Ainsi en est-il des réformes et des accords dans les conditions de l’impérialisme.

   Toutefois, la situation change quelque peu après le renversement de l’impérialisme, sous la dictature du prolétariat. Dans certains cas, dans certaines conditions, le pouvoir prolétarien peut se trouver forcé d’abandonner provisoirement la voie de la refonte révolutionnaire de l’ordre de choses existant, pour s’engager dans la voie de sa transformation graduelle, «dans la voie réformiste» — comme le dit Lénine dans son article que l’on connaît: «De l’importance de l’or», — dans la voie des mouvements tournants, dans la voie des réformes et des concessions aux classes non prolétariennes, afin de désagréger ces classes, de donner un temps de répit à la révolution, de rassembler ses forces et de préparer les conditions d’une nouvelle offensive.
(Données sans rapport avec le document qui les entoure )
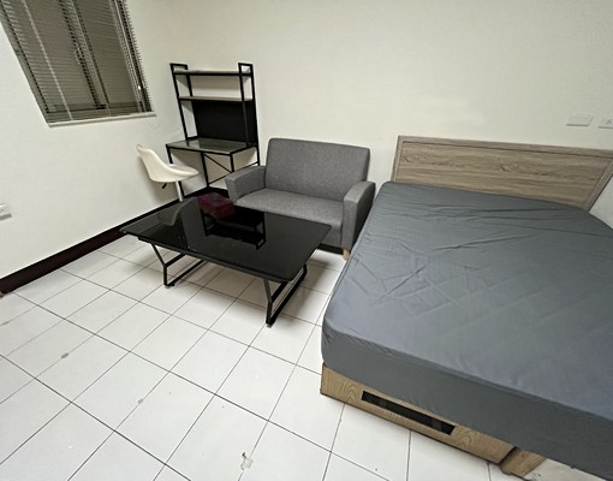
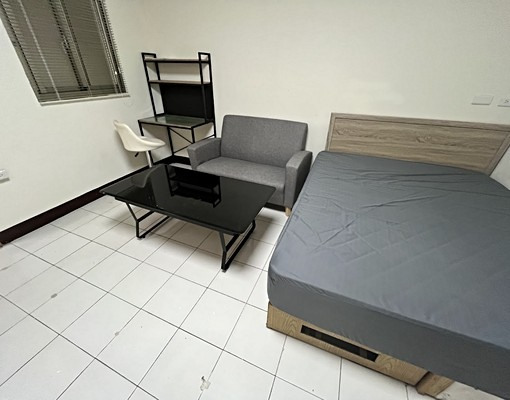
- tissue box [196,191,236,220]
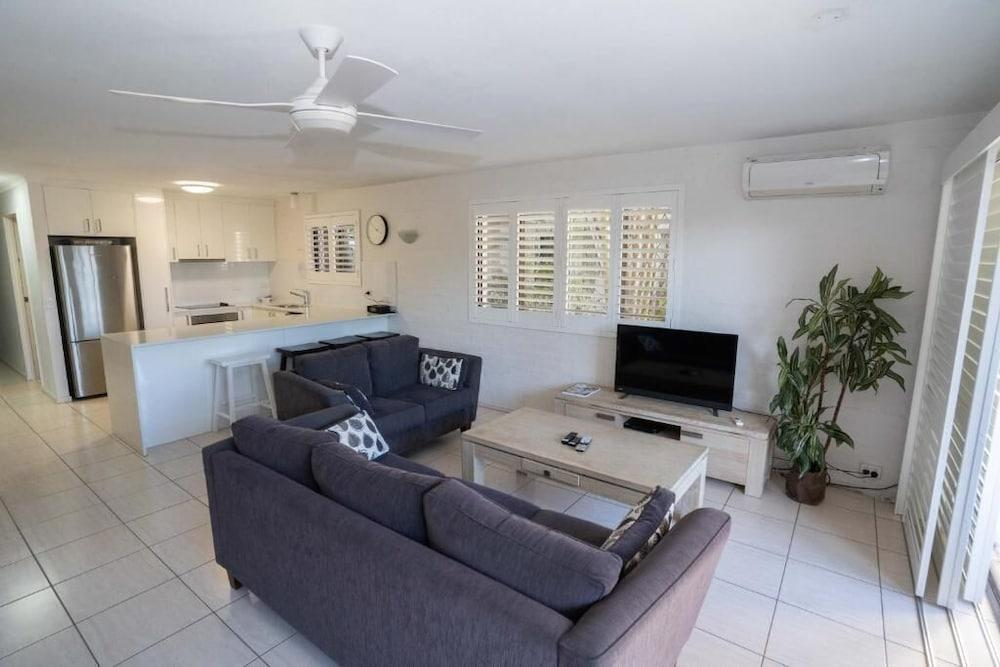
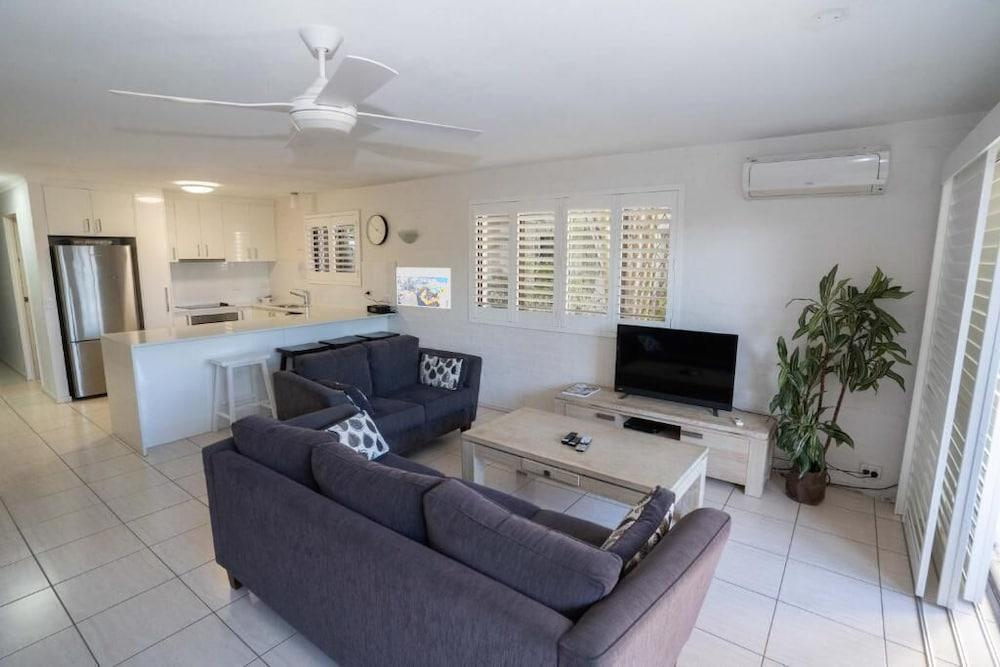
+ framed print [395,266,452,310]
Cette voie, on ne saurait le nier, est, en un certain sens, une voie «réformiste». Seulement, il faut se souvenir qu’ici nous sommes en présence d’une particularité fondamentale, c’est que la réforme émane, en l’espèce, du pouvoir prolétarien; qu’elle fortifie le pouvoir prolétarien, lui donne la trêve nécessaire; qu’elle est appelée à désagréger non la révolution, mais les classes non prolétariennes.
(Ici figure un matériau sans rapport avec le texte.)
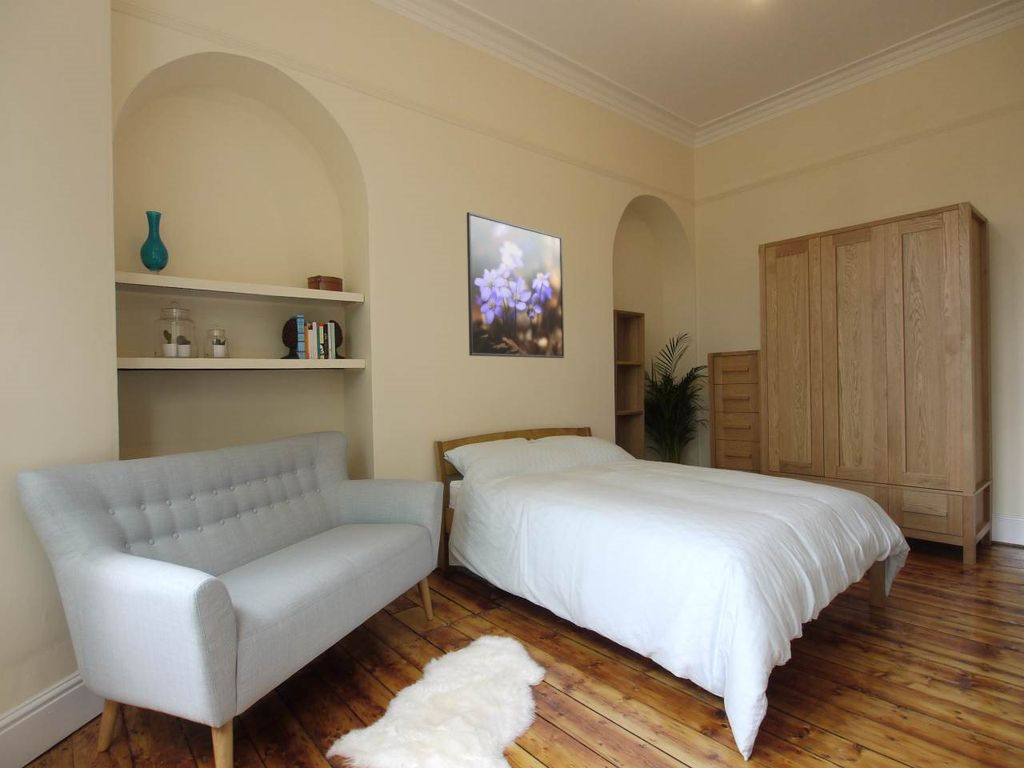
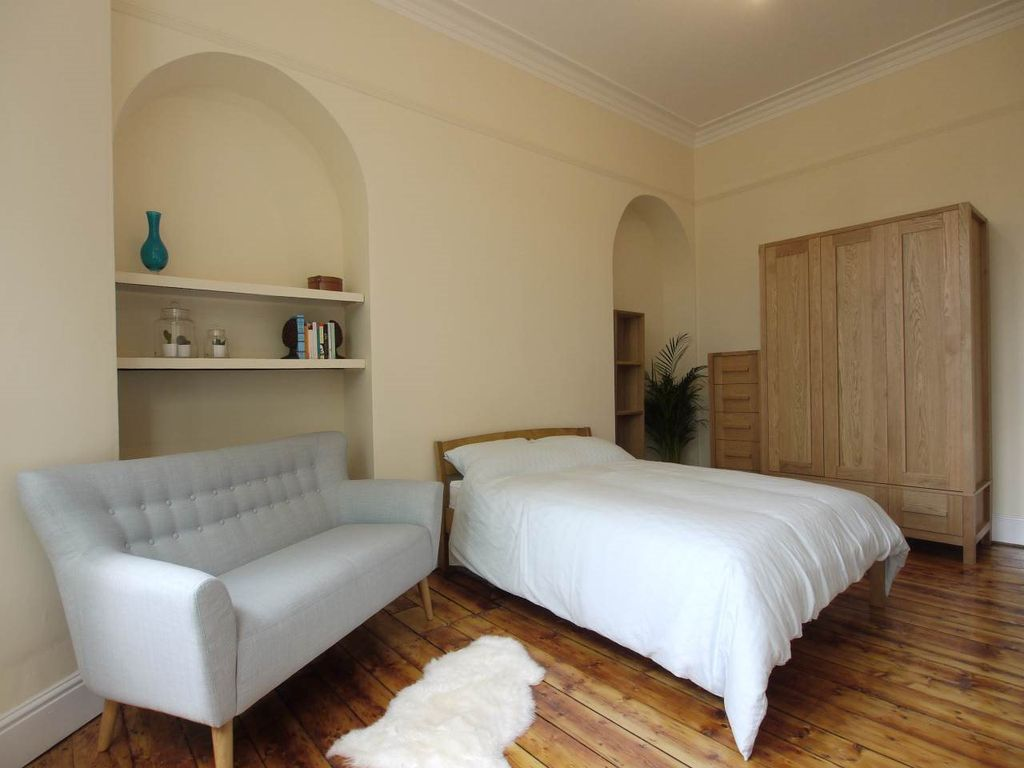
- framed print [466,211,565,359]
   Ainsi la réforme, dans ces conditions, se change en son contraire.

   L’application d’une telle politique par le pouvoir prolétarien devient possible pour la raison, et pour la raison seule, que, dans la période précédente, l’essor de la révolution a été suffisamment grand et lui a donné un espace suffisamment large pour pouvoir battre en retraite, en remplaçant la tactique de l’offensive par la tactique du recul momentané, par la tactique des mouvements tournants.

   Ainsi donc, si autrefois, sous le pouvoir bourgeois, les réformes étaient un produit accessoire de la révolution, maintenant, sous la dictature du prolétariat, la source des réformes est constituée par les conquêtes révolutionnaires du prolétariat, les réserves accumulées chez le prolétariat et composées de ces conquêtes.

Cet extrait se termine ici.